• **TASK GOAL**
In the data below, find each line carrying the string "lines" and copy it out.

EXTRACTED RECORDS: Begin

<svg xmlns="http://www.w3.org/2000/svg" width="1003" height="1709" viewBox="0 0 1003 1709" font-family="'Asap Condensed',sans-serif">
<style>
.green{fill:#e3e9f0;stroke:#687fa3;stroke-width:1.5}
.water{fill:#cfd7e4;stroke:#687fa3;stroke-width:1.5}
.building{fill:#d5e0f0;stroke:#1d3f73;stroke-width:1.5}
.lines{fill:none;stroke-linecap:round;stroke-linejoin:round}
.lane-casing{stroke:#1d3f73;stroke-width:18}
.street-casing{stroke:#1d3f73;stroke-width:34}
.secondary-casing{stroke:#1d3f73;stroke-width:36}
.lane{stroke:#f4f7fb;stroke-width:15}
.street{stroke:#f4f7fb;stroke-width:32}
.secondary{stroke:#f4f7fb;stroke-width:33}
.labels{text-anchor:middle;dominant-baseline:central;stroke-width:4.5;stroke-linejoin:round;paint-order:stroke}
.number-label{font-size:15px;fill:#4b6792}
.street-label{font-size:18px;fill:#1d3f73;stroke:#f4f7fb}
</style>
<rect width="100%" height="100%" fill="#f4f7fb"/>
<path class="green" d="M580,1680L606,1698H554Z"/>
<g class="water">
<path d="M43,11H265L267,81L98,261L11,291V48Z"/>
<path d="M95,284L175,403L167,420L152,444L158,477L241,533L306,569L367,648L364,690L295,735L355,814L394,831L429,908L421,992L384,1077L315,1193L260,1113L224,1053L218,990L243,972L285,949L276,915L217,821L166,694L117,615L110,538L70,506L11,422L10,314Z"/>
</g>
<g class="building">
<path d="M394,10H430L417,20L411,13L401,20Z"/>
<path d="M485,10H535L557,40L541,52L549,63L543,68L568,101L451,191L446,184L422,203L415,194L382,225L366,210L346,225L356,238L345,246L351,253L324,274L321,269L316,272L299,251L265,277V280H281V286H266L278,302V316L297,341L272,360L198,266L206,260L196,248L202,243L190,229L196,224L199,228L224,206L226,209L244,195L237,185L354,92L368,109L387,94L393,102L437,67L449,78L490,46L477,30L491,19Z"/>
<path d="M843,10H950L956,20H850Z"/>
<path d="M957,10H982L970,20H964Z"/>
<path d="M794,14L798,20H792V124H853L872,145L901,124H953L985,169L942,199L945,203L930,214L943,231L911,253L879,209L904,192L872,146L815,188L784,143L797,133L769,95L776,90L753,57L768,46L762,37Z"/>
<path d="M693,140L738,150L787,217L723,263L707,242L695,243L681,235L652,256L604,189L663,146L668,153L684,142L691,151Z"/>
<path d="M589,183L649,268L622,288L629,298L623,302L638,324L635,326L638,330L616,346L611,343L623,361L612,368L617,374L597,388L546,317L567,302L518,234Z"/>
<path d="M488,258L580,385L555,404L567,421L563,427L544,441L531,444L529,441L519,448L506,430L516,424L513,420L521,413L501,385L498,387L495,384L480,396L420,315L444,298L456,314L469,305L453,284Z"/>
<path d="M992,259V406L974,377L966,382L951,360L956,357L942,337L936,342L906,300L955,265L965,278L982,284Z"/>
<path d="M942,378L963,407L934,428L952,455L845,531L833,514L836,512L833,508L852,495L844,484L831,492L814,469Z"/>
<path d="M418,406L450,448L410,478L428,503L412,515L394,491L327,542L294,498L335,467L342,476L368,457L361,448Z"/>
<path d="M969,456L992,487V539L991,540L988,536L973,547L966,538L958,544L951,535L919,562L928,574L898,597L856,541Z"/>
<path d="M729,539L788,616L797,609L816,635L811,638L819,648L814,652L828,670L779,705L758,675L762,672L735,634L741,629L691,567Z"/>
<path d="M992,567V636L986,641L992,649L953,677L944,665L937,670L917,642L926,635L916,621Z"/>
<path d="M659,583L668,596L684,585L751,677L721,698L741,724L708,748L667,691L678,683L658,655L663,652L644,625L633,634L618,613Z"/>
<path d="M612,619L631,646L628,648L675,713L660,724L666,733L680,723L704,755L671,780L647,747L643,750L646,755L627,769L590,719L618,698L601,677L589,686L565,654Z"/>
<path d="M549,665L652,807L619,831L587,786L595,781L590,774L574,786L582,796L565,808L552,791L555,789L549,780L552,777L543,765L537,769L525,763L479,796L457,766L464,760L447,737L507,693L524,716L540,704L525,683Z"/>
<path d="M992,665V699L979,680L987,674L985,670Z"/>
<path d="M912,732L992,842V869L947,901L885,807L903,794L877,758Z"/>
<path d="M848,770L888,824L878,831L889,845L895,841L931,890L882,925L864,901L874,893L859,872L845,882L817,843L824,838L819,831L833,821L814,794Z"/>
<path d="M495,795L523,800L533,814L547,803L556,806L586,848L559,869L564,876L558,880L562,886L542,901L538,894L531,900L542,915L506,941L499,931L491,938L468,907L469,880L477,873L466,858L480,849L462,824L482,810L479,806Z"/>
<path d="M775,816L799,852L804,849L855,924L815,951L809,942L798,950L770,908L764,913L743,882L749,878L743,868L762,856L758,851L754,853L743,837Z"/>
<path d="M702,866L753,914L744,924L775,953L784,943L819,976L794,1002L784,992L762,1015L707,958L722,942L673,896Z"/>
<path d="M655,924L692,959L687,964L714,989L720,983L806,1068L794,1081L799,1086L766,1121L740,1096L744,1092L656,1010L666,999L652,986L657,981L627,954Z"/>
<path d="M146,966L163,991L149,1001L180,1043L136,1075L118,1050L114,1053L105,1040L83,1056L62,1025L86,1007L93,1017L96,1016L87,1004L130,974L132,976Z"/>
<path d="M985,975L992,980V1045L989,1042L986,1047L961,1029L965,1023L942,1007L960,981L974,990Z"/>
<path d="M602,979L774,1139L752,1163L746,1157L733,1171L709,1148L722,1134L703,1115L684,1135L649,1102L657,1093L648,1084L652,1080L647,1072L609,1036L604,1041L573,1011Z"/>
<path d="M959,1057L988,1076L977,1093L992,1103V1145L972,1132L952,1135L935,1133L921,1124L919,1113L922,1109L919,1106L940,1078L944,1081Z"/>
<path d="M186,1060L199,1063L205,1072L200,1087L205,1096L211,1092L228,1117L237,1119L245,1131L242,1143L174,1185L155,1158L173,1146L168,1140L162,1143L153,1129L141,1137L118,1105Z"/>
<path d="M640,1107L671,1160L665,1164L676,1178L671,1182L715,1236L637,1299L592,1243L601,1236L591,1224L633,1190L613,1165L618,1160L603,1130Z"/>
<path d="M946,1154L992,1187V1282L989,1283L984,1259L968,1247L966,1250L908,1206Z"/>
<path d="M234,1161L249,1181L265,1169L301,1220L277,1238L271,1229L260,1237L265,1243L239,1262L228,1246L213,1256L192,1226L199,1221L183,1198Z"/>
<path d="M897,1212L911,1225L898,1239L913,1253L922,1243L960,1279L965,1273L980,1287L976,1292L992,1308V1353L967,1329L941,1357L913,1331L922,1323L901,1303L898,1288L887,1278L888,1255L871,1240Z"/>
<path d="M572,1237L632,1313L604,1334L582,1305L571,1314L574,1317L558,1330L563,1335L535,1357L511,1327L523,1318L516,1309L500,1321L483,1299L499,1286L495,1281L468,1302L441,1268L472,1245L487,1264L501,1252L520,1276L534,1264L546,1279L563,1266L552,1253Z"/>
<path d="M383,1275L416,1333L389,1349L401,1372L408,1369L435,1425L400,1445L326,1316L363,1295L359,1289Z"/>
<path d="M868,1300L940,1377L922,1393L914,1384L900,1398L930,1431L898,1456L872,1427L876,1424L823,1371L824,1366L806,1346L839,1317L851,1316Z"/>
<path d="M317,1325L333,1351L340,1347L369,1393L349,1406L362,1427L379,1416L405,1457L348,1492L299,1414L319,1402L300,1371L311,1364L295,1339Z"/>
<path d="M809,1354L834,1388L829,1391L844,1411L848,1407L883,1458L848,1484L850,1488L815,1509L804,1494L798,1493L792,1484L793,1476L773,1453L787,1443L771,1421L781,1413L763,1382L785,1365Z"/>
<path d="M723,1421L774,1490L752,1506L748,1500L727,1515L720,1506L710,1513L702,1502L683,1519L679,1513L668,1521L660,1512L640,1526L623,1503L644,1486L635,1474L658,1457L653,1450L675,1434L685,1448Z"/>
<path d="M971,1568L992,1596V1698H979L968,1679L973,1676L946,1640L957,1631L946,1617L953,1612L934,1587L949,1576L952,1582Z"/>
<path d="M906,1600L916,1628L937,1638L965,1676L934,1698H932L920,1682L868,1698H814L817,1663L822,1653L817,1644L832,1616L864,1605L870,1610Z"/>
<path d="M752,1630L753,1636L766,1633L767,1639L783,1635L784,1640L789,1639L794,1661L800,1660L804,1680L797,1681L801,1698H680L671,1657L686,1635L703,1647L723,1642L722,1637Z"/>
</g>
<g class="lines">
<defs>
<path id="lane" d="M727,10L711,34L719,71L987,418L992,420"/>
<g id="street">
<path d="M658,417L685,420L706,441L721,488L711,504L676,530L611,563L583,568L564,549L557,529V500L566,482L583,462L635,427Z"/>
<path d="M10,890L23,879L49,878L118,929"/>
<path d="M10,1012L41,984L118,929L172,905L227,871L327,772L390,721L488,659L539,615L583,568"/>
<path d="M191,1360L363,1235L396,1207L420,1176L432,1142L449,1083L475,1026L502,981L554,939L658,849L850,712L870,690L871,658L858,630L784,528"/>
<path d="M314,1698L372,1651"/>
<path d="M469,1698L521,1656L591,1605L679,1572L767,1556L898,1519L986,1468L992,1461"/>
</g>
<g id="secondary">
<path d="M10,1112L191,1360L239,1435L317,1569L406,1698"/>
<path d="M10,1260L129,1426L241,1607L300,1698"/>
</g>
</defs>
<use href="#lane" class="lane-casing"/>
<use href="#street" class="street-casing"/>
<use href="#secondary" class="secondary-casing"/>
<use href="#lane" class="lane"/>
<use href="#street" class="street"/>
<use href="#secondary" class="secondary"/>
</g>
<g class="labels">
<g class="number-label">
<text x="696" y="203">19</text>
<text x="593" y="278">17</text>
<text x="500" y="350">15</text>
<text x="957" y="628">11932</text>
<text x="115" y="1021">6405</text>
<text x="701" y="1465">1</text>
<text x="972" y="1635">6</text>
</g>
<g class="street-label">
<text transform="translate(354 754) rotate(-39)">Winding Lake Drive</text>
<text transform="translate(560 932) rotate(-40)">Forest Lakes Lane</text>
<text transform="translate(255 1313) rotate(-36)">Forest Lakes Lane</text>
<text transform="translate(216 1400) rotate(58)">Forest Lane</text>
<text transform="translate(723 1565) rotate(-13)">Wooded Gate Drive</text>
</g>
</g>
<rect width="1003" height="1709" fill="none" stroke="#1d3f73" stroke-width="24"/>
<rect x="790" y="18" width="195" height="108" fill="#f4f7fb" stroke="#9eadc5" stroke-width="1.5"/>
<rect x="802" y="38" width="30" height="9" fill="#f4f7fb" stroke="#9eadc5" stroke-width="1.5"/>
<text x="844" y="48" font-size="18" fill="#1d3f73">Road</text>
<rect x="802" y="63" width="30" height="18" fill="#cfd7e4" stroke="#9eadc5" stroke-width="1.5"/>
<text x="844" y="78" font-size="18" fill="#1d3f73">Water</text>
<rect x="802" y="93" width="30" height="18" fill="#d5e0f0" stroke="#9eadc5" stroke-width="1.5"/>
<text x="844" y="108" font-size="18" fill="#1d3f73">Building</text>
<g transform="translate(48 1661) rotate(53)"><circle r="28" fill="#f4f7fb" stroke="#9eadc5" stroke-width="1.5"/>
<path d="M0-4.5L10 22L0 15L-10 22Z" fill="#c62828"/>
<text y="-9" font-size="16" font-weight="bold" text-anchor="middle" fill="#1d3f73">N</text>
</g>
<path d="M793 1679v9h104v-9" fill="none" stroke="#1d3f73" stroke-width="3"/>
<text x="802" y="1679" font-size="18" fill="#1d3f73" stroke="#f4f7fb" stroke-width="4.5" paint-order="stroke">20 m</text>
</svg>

EXTRACTED RECORDS: End

• **SOLUTION FOR THIS EXERCISE**
.lines{fill:none;stroke-linecap:round;stroke-linejoin:round}
<g class="lines">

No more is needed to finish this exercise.